(PROBLEM)
Your answer should be the line that contains "10 MAGGIO 2024" and each line after it, restated word for word through the final line of the entries.
START EXCERPTED RECORDS
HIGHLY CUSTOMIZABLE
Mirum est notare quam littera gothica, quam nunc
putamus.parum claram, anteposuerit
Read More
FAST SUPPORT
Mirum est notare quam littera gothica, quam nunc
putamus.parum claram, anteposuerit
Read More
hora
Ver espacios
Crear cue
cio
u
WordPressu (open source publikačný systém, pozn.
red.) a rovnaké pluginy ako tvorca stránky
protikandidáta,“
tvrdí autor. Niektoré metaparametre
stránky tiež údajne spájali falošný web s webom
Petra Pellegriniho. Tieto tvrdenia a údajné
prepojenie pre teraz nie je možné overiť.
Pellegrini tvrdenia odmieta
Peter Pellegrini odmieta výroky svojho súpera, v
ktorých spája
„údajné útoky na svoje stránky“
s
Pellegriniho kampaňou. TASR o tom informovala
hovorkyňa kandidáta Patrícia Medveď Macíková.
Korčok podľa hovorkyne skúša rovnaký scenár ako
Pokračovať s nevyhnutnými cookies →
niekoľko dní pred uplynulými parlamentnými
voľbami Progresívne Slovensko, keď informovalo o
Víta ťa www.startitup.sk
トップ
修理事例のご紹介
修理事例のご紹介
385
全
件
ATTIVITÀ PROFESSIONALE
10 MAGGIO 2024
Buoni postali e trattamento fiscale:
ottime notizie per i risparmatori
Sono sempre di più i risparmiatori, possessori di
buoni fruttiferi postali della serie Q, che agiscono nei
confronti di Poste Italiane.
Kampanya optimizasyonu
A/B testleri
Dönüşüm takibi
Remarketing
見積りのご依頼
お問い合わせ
END EXCERPTED RECORDS
(YOUR SOLUTION)
10 MAGGIO 2024
Buoni postali e trattamento fiscale:
ottime notizie per i risparmatori
Sono sempre di più i risparmiatori, possessori di
buoni fruttiferi postali della serie Q, che agiscono nei
confronti di Poste Italiane.
Kampanya optimizasyonu
A/B testleri
Dönüşüm takibi
Remarketing
見積りのご依頼
お問い合わせ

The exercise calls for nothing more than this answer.